Foodies will have a hard time deciding where to have their next meal, as Boracay Philippines has food from all over. Internationally themed Boracay hotels typically have excellent restos showing off their regional specialties, whether Italian, German, French, Thai, Polynesian, and so on. Favorites include True Food, an Indian restaurant with an airy veranda; Cyma, a Greek bistro serving bright, crisp flavors; and the local seafood grills. Do not miss having a choco banana peanut shake, or the local-style fish tamales found only in the village market.

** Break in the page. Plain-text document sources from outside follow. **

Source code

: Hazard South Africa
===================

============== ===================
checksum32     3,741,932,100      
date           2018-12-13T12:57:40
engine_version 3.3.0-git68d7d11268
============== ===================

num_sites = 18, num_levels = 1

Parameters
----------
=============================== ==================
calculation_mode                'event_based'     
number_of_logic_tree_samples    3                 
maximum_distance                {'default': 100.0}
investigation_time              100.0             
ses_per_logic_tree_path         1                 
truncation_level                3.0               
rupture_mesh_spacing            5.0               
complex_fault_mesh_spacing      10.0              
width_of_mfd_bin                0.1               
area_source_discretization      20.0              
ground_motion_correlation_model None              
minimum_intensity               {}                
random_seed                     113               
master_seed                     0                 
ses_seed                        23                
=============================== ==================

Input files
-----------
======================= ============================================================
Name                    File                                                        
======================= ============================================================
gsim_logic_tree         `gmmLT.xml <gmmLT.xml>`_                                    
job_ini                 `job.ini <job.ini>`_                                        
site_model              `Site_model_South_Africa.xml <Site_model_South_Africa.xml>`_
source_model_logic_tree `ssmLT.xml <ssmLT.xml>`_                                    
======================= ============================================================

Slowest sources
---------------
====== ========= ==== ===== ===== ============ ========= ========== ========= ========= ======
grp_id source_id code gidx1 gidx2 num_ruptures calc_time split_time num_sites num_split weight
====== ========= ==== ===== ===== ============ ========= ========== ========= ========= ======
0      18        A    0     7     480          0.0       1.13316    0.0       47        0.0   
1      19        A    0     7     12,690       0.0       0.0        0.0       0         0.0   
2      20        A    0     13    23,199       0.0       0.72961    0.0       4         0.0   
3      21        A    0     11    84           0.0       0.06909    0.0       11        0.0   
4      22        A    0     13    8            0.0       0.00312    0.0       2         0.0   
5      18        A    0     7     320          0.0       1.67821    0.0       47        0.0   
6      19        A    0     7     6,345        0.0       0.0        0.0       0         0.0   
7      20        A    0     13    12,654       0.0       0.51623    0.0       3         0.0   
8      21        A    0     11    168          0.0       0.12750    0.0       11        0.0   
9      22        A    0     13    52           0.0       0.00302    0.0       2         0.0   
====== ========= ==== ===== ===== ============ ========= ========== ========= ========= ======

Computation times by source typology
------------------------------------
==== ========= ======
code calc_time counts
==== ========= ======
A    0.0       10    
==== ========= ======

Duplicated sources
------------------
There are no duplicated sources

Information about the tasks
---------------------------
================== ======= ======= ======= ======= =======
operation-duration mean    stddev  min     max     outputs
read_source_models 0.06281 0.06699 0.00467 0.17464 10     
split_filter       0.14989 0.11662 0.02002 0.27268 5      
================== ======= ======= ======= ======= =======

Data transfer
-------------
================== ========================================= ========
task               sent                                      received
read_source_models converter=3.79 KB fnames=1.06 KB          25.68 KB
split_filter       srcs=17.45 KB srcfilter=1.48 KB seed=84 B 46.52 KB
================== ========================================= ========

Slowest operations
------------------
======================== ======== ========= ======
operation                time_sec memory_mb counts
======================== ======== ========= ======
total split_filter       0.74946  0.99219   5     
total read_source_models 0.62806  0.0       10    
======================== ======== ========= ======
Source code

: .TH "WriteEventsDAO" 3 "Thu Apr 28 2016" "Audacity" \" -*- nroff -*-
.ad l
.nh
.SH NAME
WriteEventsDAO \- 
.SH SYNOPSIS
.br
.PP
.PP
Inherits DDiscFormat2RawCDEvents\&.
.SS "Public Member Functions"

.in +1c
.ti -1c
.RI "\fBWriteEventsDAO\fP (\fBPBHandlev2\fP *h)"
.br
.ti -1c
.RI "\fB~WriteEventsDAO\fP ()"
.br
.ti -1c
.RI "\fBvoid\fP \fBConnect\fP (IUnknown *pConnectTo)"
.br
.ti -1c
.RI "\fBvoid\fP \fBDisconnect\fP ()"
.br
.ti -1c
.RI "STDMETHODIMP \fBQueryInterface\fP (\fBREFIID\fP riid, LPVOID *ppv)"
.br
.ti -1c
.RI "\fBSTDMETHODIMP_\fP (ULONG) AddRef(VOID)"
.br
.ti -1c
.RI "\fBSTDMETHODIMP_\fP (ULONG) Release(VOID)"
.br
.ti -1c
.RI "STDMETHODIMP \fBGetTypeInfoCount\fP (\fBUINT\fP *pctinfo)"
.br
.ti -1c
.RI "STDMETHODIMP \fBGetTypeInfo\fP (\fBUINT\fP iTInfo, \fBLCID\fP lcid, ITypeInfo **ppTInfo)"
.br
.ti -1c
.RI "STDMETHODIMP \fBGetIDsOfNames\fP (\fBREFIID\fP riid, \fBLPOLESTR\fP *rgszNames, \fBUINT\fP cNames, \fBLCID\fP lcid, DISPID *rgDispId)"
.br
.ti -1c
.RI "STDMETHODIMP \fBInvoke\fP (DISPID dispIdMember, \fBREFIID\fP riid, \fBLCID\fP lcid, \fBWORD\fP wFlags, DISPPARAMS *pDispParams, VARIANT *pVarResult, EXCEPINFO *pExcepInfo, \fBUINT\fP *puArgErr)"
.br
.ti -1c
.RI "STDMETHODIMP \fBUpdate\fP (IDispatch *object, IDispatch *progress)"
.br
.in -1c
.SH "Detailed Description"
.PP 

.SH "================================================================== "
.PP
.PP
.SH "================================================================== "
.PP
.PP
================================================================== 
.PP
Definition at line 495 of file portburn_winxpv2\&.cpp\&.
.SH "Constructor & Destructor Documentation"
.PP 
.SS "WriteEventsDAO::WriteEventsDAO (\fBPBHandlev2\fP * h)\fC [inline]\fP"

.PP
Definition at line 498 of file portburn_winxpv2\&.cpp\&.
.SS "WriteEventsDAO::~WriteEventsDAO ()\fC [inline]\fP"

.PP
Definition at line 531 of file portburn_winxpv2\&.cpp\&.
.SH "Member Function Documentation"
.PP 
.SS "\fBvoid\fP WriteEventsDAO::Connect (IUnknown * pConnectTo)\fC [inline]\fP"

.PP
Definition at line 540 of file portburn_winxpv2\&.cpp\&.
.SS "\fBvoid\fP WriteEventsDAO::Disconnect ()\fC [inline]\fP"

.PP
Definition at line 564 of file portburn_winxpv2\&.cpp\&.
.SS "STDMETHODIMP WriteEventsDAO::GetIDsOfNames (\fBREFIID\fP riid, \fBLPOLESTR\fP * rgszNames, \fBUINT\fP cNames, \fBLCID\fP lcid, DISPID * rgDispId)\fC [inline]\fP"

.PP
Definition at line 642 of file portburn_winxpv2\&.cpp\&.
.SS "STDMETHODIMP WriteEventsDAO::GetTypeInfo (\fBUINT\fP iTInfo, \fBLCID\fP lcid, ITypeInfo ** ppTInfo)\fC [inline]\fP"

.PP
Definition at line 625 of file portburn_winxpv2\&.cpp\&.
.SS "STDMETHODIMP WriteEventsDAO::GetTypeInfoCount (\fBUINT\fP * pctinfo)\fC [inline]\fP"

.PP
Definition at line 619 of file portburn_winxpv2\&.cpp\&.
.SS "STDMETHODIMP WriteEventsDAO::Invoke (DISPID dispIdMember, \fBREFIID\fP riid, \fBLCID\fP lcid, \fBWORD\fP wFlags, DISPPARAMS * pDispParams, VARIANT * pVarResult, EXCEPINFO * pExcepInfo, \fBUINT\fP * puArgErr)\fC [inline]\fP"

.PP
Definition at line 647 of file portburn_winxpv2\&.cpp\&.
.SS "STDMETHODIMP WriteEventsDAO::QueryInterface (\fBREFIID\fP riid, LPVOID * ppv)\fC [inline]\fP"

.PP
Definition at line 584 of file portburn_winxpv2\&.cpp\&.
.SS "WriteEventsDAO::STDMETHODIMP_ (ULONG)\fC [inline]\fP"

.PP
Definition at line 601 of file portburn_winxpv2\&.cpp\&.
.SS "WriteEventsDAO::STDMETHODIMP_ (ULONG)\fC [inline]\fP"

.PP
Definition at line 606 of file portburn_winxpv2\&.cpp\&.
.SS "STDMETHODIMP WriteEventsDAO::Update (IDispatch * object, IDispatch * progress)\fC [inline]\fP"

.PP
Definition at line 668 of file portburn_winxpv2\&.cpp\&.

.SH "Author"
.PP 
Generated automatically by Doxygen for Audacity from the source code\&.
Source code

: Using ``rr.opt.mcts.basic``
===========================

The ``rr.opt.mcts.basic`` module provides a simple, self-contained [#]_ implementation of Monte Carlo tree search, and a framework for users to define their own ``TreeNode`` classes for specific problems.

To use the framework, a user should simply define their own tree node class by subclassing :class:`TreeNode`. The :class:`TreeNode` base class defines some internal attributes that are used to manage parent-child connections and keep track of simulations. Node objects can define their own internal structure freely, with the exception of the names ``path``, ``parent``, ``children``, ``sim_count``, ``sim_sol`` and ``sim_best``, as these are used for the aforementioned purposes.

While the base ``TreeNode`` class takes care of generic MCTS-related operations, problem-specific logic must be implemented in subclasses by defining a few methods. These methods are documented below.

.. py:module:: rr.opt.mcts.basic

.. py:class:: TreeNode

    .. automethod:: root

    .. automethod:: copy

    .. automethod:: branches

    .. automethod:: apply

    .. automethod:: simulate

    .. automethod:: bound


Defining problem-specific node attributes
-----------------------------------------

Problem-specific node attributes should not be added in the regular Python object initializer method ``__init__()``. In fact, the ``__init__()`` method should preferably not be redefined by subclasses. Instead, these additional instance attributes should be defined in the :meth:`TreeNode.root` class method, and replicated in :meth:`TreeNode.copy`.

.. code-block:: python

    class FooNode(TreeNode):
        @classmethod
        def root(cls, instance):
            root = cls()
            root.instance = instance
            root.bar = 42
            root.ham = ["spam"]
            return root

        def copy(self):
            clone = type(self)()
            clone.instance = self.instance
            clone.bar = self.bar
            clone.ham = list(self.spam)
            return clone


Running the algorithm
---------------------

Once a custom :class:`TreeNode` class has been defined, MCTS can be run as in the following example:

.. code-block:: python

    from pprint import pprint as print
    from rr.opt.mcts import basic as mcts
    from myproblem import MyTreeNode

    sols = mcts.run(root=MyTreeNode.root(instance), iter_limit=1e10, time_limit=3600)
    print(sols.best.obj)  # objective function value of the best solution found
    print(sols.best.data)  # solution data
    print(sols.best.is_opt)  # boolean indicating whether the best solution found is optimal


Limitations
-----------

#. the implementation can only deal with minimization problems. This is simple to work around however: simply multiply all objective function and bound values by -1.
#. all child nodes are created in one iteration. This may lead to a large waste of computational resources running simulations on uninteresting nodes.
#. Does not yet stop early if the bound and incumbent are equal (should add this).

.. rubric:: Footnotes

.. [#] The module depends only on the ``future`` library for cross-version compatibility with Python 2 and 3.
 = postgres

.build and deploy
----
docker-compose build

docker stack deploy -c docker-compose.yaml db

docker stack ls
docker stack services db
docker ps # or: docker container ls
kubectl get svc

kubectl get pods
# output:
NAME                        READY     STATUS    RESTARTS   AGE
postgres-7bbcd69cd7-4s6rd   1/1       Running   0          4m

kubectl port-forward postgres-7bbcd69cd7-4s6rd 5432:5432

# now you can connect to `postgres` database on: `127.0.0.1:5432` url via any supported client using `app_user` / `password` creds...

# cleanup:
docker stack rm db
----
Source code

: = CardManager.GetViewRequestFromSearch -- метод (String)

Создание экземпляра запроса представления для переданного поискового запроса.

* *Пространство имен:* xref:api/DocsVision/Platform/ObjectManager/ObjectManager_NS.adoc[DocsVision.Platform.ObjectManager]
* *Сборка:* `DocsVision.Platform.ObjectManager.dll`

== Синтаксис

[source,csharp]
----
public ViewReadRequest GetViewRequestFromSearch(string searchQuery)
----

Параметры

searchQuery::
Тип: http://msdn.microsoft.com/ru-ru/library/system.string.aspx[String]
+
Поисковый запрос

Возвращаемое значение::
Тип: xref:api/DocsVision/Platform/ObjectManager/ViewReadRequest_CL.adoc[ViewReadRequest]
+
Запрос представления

If you're looking for a party, just walk down White Beach. Practically the entire stretch is filled with bars blaring songs from different genres. The dress code is fast and loose, and it's acceptable to be barely clothed and barefoot. Hey Jude is a Boracay institution, known for throwing huge parties and being a usual stop during one's bar crawl. Summer Place offers some laidback reggae and billiards. If you just want a quiet drink and fantastic sunset views, get your fix at the treehouse down at Angol Point—a little difficult to find, so ask for directions.
If you can, take a one-day cruise to see more Boracay beaches and attractions. Snorkel around the golden Puka Shell Beach, Crystal Cave, Bat Cave, and rock outcroppings from which you can get a good view. If you're into more active fare, try the jet skis, skim boards, and kite surfing over at Bolabog Beach. Boracay beaches generally don't provide good diving, but other sports options abound.